Continuous outcomes will be analyzed according to their difference in mean treatment effects and its standard deviation.
Heterogeneity in the results of the trials will be assessed both by inspection of graphical presentations and by calculating a test of heterogeneity. Possible reasons for heterogeneity will be specified (response differs according to the different interventions, according to the characteristics of patients included in trials). It will be assessed by looking at separate subgroups of trials.
Tables will be used to display characteristics of eligible trials including trials that will be excluded with the reasons for exclusion.

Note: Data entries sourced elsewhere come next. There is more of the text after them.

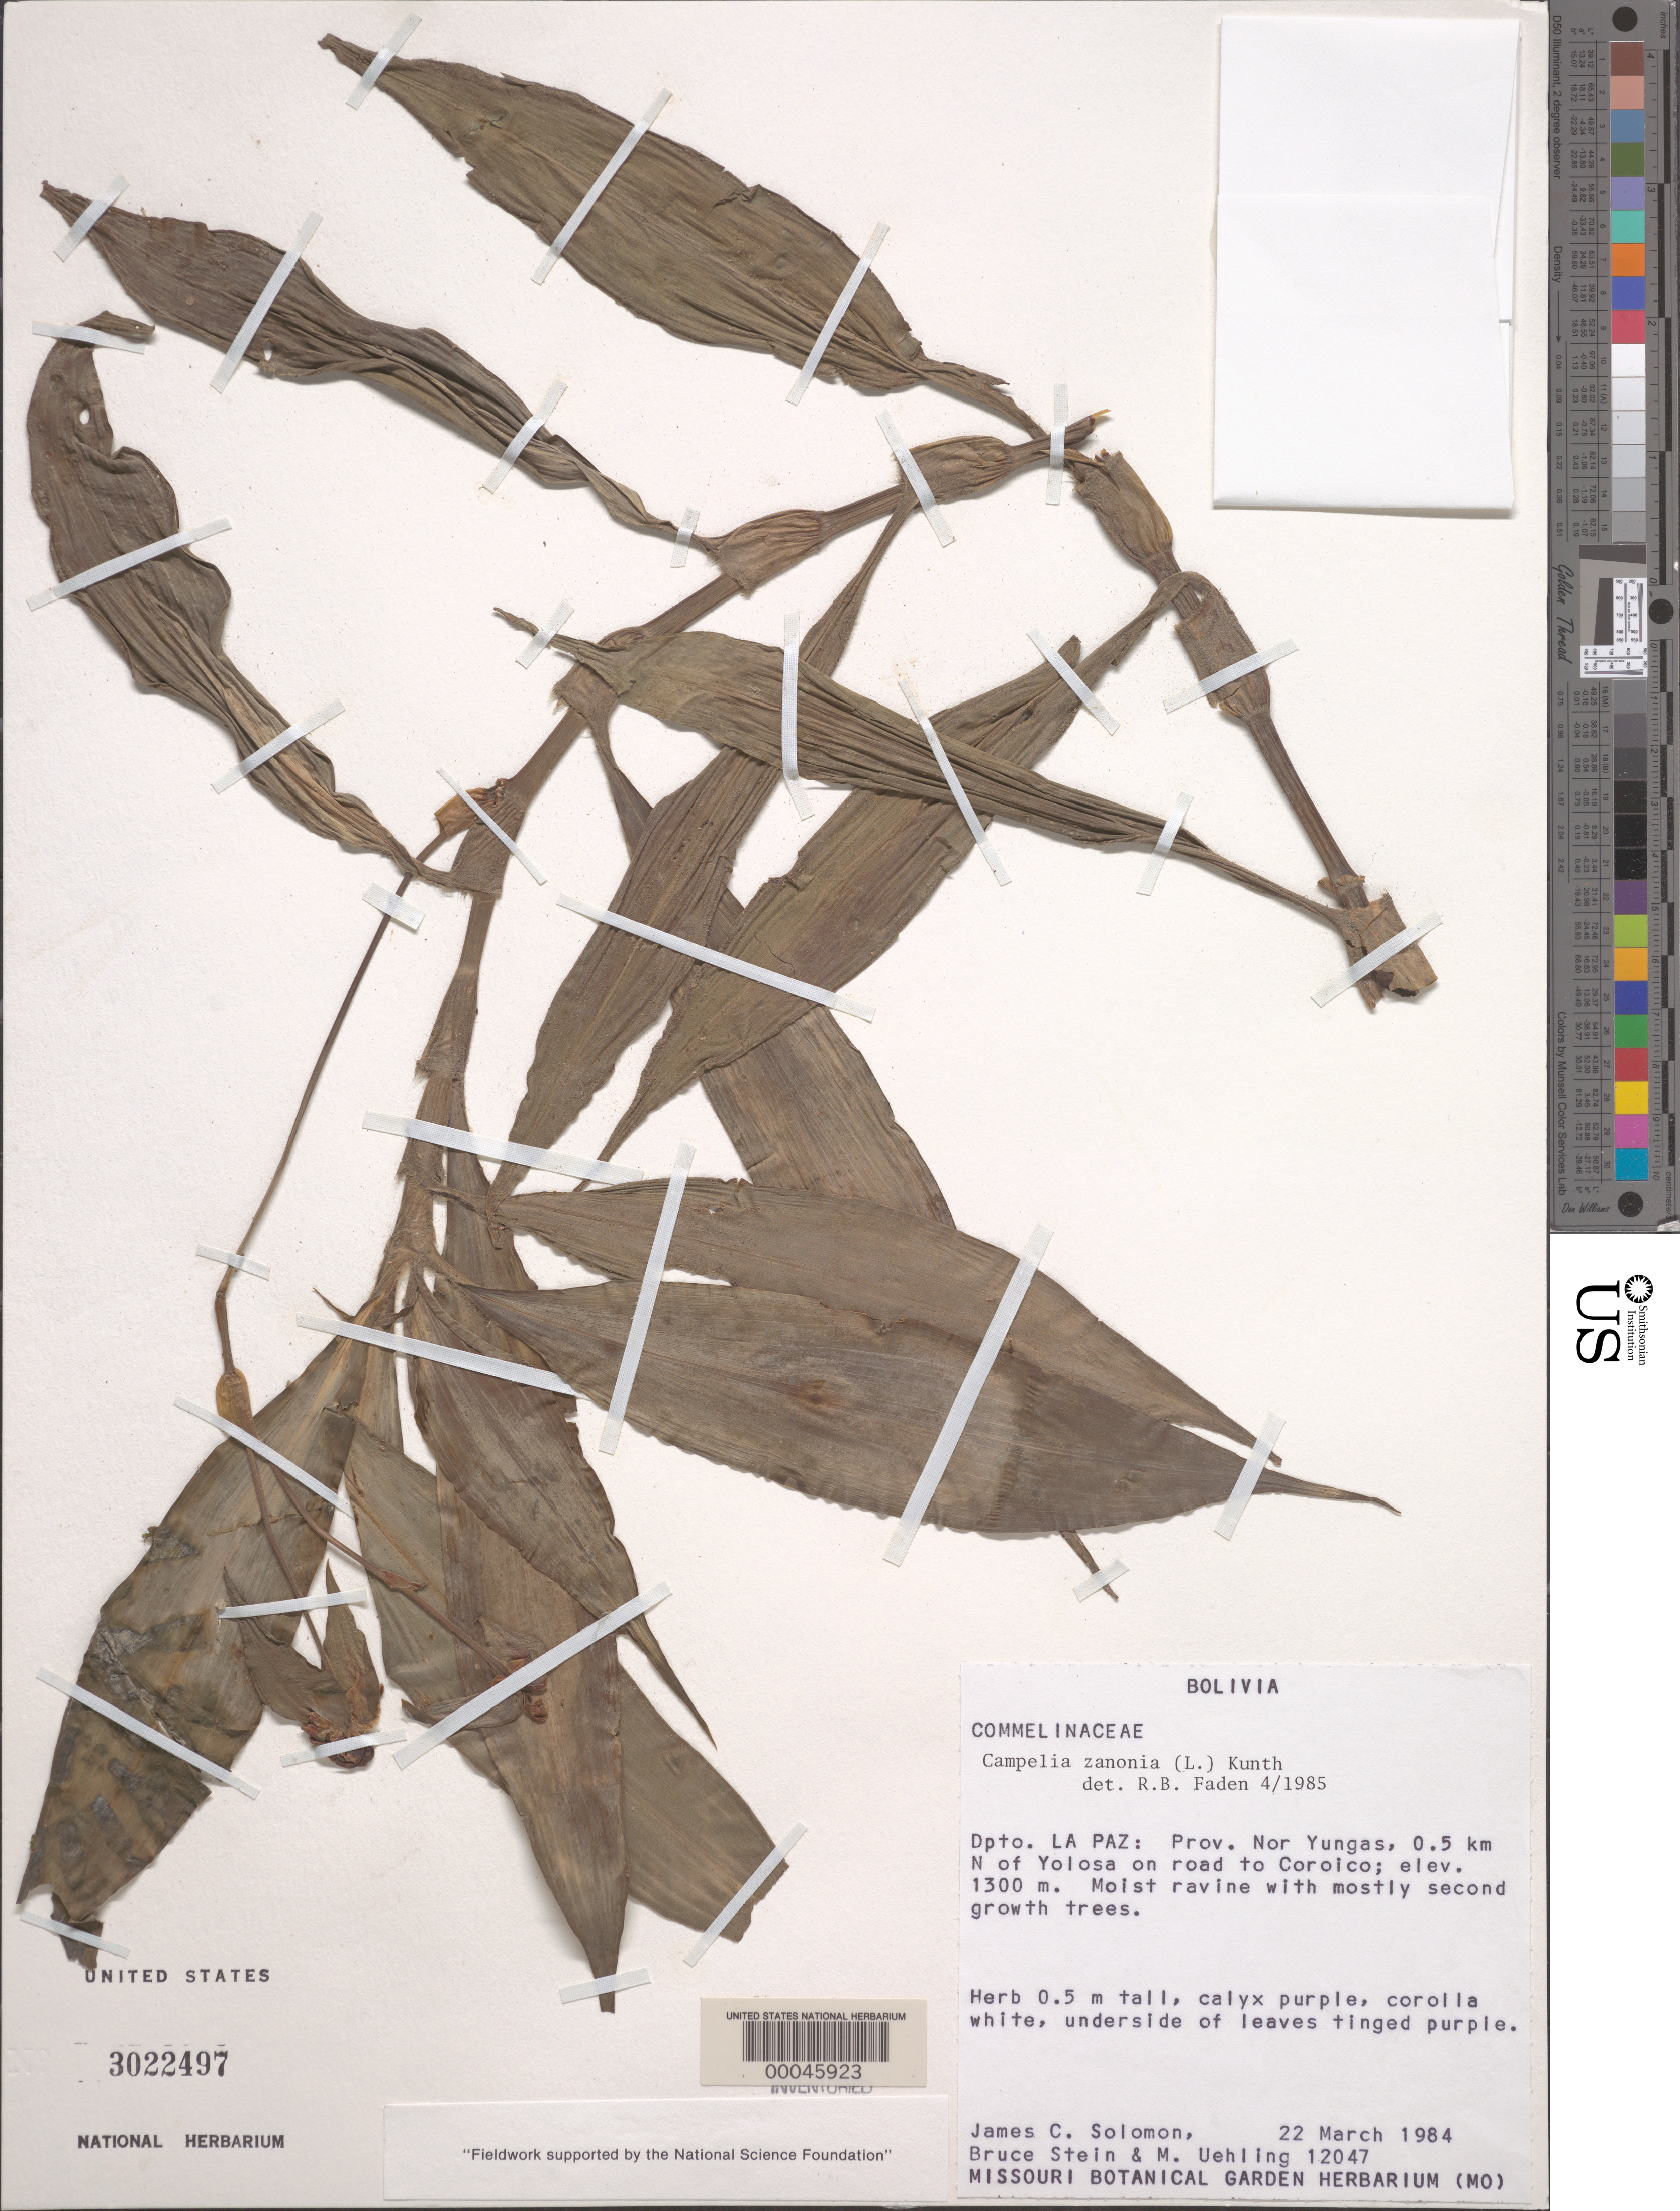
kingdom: Plantae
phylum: Tracheophyta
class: Liliopsida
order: Commelinales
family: Commelinaceae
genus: Tradescantia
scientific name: Tradescantia zanonia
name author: (L.) Sw.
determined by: Faden, Robert B., (US), Smithsonian Institution - National Museum of Natural History (UNITED STATES)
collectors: J. C. Solomon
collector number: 12047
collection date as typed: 22 Mar 1984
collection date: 1984-03-22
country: Bolivia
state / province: La Paz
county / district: Nor Yungas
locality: N of Yolosa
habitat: Moist ravine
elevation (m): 1300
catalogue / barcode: US 3022497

Outcomes will be also presented graphically. We will use Review Manager software developed by the Cochrane Collaboration to organize and process the results. If possible, we will perform an intention‐to‐treat analysis. In addition, we propose to carry out a modified approach of this analysis. This will entail, excluding from analysis randomized patients that do not attend the first day of treatment, without receiving any medication, according to Lehert 1993. We will compare the modified and traditional intention‐to‐treat results.

Data synthesis
We will perform meta‐analysis when appropriate for each of the pre‐specified outcomes. Both fixed and random effects models will be used. Continuous measures will be summarized using weighted mean differences and binary outcomes will be summarized using risk differences, risk ratios, and odds ratios. Between‐study heterogeneity will be estimated with the chi‐square based Q statistic and this will also be expressed by the I‐square estimates. We will perform calculations in RevMan, Meta‐Analyst, and Comprehensive Meta‐analysis software.